Durante il periodo coloniale, l’India fu molto più di una terra da conquistare: fu, per molti scrittori europei, una soglia verso l’altrove, una lente per interrogare la propria identità, e un mistero da decifrare. In quell’intreccio di potere imperiale, spiritualità millenaria e contrasti culturali, si sviluppò un corpus letterario affascinante, nel quale l’esperienza indiana divenne un prisma attraverso cui riflettere sulla civiltà occidentale, sulla modernità e sul senso stesso del viaggio.

Un punto di riferimento imprescindibile in questo discorso è Pierre Loti e il suo diario di viaggio Verso Benares (1901). Con la sua prosa lirica e contemplativa, Loti non descrive l’India con il tono dell’esploratore, ma con quello del pellegrino. Le pagine dedicate a Benares (oggi Varanasi) restituiscono un’esperienza quasi estatica: la città sacra sulle rive del Gange, con i suoi riti, i suoi templi e le sue ombre, diventa per Loti uno specchio dell’assoluto, un luogo fuori dal tempo in cui l’Occidente si confronta con un mondo spirituale tanto diverso quanto vertiginosamente profondo.

Ma Loti non è un caso isolato. Rudyard Kipling, nato in India da genitori britannici, offre un approccio differente, radicato nell’intreccio tra dominio coloniale e fascinazione orientale. Nei suoi racconti, come Kim, la spiritualità indiana diventa parte integrante del paesaggio umano e simbolico, benché ancora intrisa di un’ottica coloniale.
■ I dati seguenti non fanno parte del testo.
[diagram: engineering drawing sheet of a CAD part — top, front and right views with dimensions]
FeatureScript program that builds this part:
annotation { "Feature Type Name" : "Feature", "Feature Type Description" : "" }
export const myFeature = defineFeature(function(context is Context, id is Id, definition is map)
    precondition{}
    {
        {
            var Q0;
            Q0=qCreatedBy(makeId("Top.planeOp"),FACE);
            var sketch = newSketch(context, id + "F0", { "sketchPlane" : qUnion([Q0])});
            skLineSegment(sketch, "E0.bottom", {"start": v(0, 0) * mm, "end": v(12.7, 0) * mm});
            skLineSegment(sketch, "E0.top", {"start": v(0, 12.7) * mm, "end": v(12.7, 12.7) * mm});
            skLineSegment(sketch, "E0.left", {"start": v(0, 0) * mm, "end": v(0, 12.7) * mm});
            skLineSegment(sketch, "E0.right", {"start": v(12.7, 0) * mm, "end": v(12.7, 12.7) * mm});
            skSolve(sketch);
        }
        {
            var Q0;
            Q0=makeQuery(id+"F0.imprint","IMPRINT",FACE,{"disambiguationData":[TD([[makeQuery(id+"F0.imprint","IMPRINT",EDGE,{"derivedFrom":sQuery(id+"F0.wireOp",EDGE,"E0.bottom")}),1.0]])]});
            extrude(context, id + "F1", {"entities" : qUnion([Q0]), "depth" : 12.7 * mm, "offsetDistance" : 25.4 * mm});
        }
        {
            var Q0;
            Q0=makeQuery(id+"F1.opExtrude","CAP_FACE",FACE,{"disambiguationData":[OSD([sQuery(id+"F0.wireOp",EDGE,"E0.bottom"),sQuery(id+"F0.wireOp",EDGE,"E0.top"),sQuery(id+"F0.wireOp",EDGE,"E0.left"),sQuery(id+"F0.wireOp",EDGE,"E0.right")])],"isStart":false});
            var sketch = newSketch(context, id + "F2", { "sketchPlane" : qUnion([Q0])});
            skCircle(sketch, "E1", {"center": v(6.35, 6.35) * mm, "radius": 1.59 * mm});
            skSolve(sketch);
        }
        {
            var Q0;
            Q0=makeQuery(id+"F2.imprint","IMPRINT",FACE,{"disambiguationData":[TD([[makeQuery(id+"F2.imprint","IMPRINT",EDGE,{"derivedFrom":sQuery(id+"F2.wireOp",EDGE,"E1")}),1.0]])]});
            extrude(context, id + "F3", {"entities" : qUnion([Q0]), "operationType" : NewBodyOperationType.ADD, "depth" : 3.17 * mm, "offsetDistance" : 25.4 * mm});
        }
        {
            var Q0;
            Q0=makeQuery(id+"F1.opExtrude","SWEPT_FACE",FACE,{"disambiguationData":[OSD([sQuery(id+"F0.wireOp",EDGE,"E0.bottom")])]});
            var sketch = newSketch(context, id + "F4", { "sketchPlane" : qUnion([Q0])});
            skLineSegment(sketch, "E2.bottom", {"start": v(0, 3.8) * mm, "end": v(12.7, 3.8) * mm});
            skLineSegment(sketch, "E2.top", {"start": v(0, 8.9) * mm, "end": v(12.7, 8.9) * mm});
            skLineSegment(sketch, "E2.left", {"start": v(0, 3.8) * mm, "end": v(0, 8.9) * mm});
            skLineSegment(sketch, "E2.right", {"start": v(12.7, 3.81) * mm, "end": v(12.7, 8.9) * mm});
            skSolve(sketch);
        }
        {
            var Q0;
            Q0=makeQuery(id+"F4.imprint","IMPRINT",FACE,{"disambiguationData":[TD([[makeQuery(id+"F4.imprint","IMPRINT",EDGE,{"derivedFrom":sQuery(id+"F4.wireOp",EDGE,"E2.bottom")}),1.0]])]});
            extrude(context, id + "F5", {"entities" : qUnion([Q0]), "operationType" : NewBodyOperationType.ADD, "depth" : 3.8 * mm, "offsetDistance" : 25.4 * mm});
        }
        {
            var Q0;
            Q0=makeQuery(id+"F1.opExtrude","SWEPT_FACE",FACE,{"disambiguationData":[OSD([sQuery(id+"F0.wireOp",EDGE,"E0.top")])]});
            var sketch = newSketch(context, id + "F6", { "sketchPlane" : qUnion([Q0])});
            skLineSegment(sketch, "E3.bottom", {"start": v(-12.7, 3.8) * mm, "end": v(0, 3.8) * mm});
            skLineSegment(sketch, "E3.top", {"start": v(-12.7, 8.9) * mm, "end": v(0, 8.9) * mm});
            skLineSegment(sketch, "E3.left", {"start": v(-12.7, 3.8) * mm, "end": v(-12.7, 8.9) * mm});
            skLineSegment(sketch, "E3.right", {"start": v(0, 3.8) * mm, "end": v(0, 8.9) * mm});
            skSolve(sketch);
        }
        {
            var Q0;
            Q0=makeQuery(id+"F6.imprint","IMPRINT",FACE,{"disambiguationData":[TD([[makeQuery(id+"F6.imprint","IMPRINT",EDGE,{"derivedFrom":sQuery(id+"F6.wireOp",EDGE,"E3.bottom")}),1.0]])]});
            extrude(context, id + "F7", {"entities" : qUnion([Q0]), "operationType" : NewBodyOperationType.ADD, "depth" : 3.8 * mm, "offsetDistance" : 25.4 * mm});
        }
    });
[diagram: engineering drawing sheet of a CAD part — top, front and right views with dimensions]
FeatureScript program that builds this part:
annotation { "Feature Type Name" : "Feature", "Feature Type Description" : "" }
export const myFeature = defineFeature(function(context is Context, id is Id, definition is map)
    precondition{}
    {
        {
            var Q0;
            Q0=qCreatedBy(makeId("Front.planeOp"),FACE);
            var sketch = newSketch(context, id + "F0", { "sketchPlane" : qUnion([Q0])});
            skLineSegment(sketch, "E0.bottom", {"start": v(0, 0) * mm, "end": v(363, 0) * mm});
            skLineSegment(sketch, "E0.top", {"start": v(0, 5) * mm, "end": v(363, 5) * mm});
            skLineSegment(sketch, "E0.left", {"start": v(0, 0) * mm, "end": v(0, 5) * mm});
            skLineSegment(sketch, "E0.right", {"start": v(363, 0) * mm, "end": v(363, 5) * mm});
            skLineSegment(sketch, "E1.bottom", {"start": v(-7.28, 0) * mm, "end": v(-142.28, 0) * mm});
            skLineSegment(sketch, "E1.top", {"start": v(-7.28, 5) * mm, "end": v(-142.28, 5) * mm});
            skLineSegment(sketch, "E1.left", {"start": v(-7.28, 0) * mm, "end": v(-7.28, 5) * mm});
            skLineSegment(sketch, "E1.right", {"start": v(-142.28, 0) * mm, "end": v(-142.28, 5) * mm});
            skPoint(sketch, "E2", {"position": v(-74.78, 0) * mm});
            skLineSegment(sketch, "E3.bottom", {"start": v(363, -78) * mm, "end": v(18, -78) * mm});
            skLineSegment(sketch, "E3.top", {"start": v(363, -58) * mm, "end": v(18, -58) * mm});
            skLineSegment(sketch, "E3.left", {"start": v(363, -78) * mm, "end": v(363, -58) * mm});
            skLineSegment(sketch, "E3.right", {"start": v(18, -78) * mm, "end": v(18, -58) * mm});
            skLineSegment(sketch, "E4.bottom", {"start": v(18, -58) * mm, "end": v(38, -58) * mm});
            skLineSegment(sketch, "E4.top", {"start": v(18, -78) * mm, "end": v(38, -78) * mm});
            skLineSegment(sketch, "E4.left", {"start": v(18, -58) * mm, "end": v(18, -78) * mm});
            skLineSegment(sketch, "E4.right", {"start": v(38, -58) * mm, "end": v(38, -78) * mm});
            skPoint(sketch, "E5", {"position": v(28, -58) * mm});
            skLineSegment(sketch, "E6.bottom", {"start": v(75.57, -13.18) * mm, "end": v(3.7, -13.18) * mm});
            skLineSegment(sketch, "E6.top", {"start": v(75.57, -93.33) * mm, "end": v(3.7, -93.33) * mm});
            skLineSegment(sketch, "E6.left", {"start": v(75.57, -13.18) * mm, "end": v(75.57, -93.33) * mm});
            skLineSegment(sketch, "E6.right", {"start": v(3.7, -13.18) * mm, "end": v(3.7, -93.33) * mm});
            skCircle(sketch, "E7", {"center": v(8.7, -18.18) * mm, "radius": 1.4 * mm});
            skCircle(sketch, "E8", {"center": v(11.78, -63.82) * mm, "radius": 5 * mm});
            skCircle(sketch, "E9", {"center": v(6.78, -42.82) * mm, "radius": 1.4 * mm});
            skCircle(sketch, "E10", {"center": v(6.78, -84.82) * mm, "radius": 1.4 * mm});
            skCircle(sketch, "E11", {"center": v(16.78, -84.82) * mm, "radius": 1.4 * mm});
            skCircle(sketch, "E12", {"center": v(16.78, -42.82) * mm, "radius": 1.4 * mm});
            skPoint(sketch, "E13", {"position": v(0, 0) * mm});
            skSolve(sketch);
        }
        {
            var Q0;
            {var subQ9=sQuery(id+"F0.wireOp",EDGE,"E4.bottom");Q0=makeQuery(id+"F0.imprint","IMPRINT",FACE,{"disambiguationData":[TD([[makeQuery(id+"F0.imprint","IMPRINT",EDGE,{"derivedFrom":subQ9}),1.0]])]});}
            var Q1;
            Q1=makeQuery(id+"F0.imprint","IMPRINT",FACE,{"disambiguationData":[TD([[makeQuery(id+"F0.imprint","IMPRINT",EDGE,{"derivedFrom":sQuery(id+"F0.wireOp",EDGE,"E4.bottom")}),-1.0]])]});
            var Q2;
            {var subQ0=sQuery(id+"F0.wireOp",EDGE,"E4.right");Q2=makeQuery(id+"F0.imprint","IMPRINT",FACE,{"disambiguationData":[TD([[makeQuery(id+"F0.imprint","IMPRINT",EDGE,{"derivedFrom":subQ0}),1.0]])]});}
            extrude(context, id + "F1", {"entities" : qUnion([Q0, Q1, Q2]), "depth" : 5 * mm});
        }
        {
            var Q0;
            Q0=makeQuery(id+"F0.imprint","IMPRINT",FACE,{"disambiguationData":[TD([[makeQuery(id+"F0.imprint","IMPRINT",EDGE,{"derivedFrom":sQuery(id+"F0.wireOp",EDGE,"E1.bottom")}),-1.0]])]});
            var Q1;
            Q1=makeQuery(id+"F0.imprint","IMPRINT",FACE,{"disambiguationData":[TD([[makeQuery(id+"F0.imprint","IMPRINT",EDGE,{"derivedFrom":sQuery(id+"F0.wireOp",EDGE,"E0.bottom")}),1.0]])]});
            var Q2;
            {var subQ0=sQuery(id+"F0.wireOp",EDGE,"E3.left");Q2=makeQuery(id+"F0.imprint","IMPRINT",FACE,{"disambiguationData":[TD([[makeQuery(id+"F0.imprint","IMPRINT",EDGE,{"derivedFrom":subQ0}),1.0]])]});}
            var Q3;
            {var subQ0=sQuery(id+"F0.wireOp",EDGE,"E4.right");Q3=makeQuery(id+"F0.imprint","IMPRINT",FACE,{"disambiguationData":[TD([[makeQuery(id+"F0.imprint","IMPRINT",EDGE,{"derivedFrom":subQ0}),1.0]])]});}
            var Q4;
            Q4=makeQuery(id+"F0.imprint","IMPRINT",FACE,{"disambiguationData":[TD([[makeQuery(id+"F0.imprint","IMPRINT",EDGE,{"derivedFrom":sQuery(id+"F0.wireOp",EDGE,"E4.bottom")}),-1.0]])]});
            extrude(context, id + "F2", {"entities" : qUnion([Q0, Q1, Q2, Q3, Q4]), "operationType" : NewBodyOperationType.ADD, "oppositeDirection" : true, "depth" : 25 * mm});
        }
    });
Kipling è attratto dal misticismo, ma spesso lo interpreta secondo categorie occidentali di esotismo e alterità.

Anche Mark Twain, durante il suo viaggio in India nel 1896, rimase profondamente colpito dalla religiosità e dalla complessità sociale del paese. Nel suo Following the Equator, Twain descrive con ironia e stupore i rituali indiani, ma si percepisce, al di là della satira, un senso di ammirazione per una civiltà capace di mantenere un contatto così stretto con il divino, in contrasto con la crescente secolarizzazione dell’Occidente.

Ciò che accomuna questi scrittori — nonostante le diverse prospettive culturali, religiose e politiche — è la ricerca di un senso del sé attraverso l’esperienza indiana. L’India non è semplicemente una tappa geografica nei loro itinerari, ma una prova interiore, un punto di frizione e rivelazione. Incontrare l’India significava, per molti, entrare in contatto con un’altra concezione del tempo, della morte, del sacro — e, inevitabilmente, della propria identità.

In un’epoca in cui l’Europa si sentiva al culmine della sua potenza coloniale, questi scrittori hanno aperto uno spazio ambiguo, a metà tra il fascino dell’altro e il dubbio sul proprio mondo. L’India diventa così un luogo letterario di trasformazione: non solo un “Oriente da raccontare”, ma una forza capace di trasfigurare lo sguardo di chi scrive.